Thursday, June 19, 2014

What to Do With Failure

“So then let’s also run the race that is laid out in front of us,
since we have such a great cloud of witnesses surrounding us.”
Hebrews 12:1 (Common English Bible)

    The best treatment of failure I have ever read is Failing Forward: Turning Mistakes into Stepping Stones for Success by John Maxwell. It may be one of the most important books I have read in my twenty-seven years of ministry. I am familiar with failure. In fact, my first course of study for ministry – New Testament Greek – ended in failure. I gave considerable effort to my studies, studying late into the night several times a week and memorizing hundreds of Greek words. But with all the effort I could summon, I simply could not master the language. I did eventually pass this course requirement after working with a tutor and four years later I completed my theology degree. A glance at my academic transcript will show that I did well with my graduate studies – except for one letter grade of “F” that can never be removed.

     It is very likely that you have fallen short somewhere in your life. Failure may be one of the most shared experiences that bind us together. Celebrities on the screen and the stage, larger than life athletes and political leaders speak to the common experience of failure. Watch any Olympic Games and every success by one athlete is tempered with the devastating failure of another. Abraham Lincoln lost nearly every political race he entered until he won the presidency of the United States. There seems to be no shortage of failure.

     What are we to do with failure? According to John Maxwell, the difference between average people and those who achieve great success is their perception of and response to failure. Either we are utterly defeated by failure or we gather the pieces of our disappointment and look carefully at them to learn how to move forward. I have found Maxwell’s advice to sustain me through many professional and personal challenges and disappointments.

     The Apostle Paul also has a word for failure – stay in the race! Life is strenuous and the course laid-out before us can be difficult. Most of us will fall down. Yet, Paul inspires every one of us to get back in the race by pointing to those who have gone before us, have completed the course and now cheer us on.
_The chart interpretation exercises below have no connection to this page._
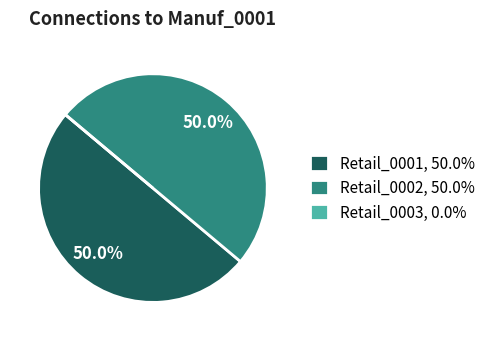

What portion of the pie excludes Retail_0001, 50.0%?

50.0%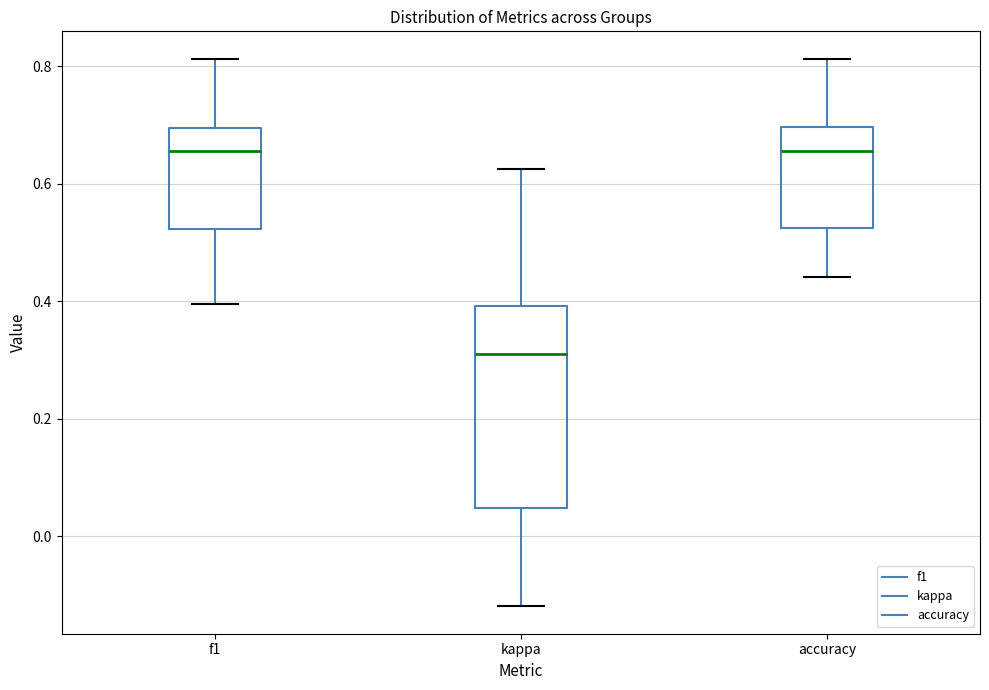

Where does the median line of the box for kappa sit on the y-axis? The values are not printed on the chart, so give them approximately, as read against the axis.

0.32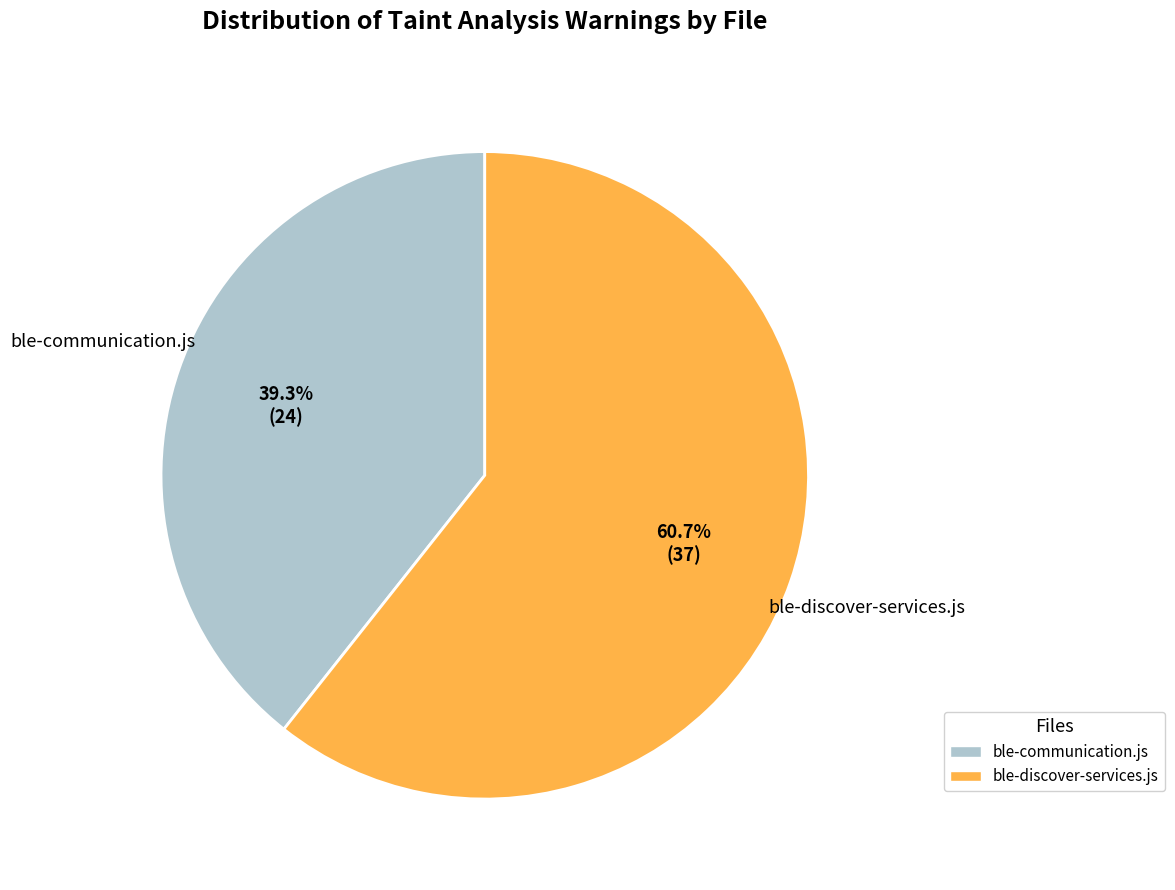

Does ble-discover-services.js account for over 50% of the chart?

Yes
The “great cloud of witnesses” Paul speaks of are more than people who can give applause, they are people who offer their own lives as evidence that the course can be completed. Their lives serve as a template for how to prepare for the race, how to spiritually care for ourselves and maintain strength during the race and inspiration to complete the journey well. Failure may be a common experience but our response to failure can be an uncommon determination to join those who have gone before us.